**EXCERPTED PASSAGE:**
Researchers have identified a substance in muscles that helps explain the connection between a fit body and a sharp mind.
When muscles work, they release a protein that appears to generate new cells and connections in a part of the brain that is critical to memory, a team reports Thursday in the journal Cell Metabolism.
The finding "provides another piece to the puzzle," says Henriette van Praag, an author of the study and an investigator in brain science at the National Institute on Aging. Previous research, she says, had revealed factors in the brain itself that responded to exercise.
The discovery came after van Praag and a team of researchers decided to "cast a wide net" in searching for factors that could explain the well-known link between fitness and memory.
They began by looking for substances produced by muscle cells in response to exercise. That search turned up cathepsin B, a protein best known for its association with cell death and some diseases.
Experiments showed that blood levels of cathepsin B rose in mice that spent a lot of time on their exercise wheels. What's more, as levels of the protein rose, the mice did better on a memory test in which they had to swim to a platform hidden just beneath the surface of a small pool.
The team also found evidence that, in mice, cathepsin B was causing the growth of new cells and connections in the hippocampus, an area of the brain that is central to memory.
But the researchers needed to know whether the substance worked the same way in other species. So they tested monkeys, and found that exercise did, indeed, raise circulating levels of cathepsin in the blood.
Next, they studied 43 people who hadn't been getting much exercise.
"The people were university students that were couch potatoes — they didn't exercise much," says Dr. Emrah Duzel, a neurologist and team member from the German Center for Neurodegenerative Diseases.
Half the students remained sedentary. The other half began a regimen of tough treadmill workouts several times a week.
"Within four months, we really made them fit," Duzel says.
And, just like mice, the students who exercised saw their cathepsin B levels rise as their fitness improved. They also got better at a memory task: reproducing a geometric pattern they'd seen several minutes earlier.
But the clincher was the link between memory improvement and cathepsin levels, Duzel says.
"Those individuals that showed the largest gains in memory also were those that had the largest increase in cathepsin," he says.
Of course, cathepsin is probably just one of several factors linking exercise and brain function, van Praag says.
"I don't think we have fully explained how exercise improves memory," she says, "but I think we've made a significant step forward."
Also, cathepsin has a dark side. It's produced by tumor cells and has been linked to the brain plaques associated with Alzheimer's. So, trying to artificially raise levels might not be a good idea, van Praag says.
However, van Praag says she's trying to keep her own cathepsin levels up naturally by jogging — when she can.
"It takes a lot of time and effort to do all this research," she says. "So sometimes the exercise regimen suffers a little bit."

**REQUIRED WORK:**
A – Answer these questions about the article on exercise and memory:
(i) In which journal did the team report its findings?
(ii) How many people who hadn't been getting much exercise did the researchers study?
(iii) What memory task did the students get better at?
B – Translate this sentence from the article on exercise and memory into Spanish: "That search turned up cathepsin B, a protein best known for its association with cell death and some diseases."

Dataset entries
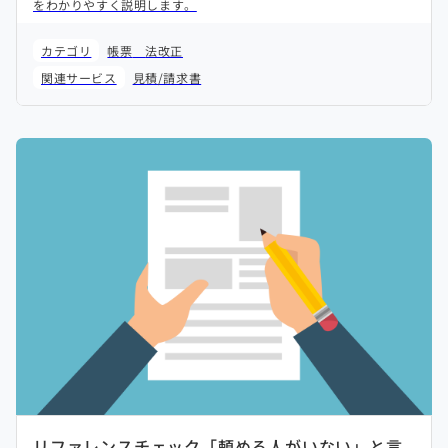
をわかりやすく説明します。
カテゴリ
帳票
法改正
関連サービス
見積/請求書
リファレンスチェック「頼める人がいない」と言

**SOLUTIONS TO THE TASKS:**
A –
(i) Cell Metabolism
(ii) 43
(iii) Reproducing a geometric pattern they'd seen several minutes earlier

B – Esa búsqueda dio con la catepsina B, una proteína conocida sobre todo por su asociación con la muerte celular y algunas enfermedades.